§ **GOAL OF THE EXERCISE**
Gather the lines below that include the string "rule", copying each in full.

§ **RECORDS TO USE**
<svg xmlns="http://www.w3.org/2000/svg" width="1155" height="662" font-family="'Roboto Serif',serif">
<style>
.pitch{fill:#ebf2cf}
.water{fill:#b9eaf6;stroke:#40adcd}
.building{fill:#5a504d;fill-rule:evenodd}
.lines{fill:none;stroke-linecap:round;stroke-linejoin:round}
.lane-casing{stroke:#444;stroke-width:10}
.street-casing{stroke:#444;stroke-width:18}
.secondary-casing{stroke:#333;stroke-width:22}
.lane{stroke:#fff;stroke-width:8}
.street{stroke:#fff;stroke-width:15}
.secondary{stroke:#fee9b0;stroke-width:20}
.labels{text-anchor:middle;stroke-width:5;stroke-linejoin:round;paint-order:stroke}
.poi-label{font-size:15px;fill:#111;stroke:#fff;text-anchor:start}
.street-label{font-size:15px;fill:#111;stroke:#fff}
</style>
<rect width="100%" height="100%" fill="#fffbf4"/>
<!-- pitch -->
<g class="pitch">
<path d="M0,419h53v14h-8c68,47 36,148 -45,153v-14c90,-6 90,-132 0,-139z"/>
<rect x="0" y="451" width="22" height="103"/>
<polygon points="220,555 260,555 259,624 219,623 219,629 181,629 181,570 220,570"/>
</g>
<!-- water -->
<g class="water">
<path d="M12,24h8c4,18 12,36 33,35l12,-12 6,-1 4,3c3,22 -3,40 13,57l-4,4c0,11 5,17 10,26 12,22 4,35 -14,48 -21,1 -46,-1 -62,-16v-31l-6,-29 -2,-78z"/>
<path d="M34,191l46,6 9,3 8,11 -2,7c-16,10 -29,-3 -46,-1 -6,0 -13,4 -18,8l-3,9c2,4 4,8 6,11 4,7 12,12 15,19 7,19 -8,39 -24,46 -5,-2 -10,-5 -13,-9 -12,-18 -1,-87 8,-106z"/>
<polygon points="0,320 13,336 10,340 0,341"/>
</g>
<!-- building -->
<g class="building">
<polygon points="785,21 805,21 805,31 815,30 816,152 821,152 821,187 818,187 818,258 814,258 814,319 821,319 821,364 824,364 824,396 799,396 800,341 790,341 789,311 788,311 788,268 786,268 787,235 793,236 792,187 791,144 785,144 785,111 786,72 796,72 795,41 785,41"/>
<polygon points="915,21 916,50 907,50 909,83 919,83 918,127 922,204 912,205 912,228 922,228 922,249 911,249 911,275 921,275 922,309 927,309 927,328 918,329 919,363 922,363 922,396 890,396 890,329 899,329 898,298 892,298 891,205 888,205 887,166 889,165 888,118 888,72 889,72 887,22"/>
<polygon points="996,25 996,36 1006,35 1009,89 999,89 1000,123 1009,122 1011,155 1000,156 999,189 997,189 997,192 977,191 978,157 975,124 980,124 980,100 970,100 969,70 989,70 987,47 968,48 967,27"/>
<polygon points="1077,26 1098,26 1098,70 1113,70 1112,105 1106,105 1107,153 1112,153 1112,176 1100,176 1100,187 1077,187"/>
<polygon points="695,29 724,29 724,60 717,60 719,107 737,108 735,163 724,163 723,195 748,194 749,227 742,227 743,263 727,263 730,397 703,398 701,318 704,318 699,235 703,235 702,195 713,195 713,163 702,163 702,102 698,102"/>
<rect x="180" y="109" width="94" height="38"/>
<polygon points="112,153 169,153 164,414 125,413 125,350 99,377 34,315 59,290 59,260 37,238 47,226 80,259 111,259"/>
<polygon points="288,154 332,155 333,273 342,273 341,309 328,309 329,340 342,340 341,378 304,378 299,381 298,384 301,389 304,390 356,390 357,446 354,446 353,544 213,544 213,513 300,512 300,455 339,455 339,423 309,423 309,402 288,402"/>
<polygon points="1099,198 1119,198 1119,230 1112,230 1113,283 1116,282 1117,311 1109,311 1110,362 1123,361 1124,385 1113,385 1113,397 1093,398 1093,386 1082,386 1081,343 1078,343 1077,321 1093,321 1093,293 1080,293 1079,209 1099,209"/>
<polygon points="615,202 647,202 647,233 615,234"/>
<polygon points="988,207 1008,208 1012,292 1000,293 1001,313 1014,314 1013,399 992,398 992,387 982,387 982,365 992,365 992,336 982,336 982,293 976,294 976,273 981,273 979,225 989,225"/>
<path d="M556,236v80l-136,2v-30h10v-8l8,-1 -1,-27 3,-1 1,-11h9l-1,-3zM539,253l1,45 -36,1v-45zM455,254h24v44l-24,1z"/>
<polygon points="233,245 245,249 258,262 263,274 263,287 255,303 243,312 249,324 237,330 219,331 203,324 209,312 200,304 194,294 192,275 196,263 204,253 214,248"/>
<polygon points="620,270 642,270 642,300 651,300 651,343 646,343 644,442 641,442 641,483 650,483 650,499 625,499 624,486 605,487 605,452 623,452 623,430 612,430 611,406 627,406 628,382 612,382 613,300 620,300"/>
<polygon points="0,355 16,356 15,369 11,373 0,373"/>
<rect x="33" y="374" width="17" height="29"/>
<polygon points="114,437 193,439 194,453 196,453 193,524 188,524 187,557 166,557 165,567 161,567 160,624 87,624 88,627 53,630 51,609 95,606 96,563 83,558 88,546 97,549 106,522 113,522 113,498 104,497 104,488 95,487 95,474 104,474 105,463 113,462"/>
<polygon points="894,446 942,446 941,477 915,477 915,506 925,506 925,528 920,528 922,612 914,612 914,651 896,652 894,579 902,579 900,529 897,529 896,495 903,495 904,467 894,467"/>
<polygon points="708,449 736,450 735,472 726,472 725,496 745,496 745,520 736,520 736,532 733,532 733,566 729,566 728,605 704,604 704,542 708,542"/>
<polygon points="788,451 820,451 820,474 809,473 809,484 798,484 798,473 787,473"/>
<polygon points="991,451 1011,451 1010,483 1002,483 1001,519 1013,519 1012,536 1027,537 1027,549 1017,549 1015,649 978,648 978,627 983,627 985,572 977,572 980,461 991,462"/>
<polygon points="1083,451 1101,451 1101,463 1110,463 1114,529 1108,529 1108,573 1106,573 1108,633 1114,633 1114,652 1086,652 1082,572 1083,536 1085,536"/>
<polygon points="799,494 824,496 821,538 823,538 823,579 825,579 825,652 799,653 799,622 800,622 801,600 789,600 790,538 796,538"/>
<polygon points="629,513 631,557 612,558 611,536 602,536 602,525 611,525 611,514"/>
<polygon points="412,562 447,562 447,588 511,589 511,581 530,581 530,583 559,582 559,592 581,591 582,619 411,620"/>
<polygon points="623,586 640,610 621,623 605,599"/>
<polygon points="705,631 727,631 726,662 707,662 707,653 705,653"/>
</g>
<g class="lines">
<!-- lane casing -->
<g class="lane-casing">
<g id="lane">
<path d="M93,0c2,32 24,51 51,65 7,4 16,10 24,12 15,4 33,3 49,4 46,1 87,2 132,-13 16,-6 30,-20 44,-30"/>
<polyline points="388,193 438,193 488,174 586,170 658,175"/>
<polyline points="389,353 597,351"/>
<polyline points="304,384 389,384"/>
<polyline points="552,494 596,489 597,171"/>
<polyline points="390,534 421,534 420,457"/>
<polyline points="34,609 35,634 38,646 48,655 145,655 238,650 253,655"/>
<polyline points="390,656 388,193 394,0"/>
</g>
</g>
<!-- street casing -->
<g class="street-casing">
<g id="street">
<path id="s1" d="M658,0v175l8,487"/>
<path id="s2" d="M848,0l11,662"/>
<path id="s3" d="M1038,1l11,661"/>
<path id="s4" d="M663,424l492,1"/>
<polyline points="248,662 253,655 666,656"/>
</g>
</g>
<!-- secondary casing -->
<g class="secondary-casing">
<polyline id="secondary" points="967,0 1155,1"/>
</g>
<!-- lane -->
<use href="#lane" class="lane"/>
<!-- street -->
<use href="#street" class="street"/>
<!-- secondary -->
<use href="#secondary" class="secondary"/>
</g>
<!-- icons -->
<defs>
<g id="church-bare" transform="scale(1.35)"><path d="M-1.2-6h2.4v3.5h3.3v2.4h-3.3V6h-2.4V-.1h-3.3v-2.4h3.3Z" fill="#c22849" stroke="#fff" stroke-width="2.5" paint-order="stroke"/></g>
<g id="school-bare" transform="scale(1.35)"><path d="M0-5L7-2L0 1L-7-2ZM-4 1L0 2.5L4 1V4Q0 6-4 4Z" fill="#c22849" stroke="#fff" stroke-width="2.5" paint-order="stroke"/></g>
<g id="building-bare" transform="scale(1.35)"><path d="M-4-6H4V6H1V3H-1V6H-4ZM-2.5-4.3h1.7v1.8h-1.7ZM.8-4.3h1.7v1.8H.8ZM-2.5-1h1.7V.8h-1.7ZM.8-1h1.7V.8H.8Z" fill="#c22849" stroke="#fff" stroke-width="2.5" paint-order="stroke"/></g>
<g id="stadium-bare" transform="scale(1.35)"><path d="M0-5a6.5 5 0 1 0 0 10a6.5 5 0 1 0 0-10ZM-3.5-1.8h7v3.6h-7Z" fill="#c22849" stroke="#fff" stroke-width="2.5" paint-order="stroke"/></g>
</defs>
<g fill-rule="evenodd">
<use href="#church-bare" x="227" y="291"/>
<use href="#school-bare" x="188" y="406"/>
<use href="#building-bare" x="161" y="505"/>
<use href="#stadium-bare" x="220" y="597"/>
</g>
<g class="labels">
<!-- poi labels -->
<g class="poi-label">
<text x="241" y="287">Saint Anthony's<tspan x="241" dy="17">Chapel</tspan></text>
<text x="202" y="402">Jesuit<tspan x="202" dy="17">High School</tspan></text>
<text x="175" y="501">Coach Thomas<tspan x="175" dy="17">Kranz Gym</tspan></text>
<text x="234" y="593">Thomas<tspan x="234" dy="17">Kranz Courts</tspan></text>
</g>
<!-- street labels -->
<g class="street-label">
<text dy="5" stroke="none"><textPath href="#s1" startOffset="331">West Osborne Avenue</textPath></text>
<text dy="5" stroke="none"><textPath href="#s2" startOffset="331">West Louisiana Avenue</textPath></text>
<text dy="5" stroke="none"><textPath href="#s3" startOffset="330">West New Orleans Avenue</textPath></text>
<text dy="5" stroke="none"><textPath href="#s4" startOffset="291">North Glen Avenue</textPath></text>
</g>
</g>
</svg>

§ **EXERCISE ANSWER**
.building{fill:#5a504d;fill-rule:evenodd}
<g fill-rule="evenodd">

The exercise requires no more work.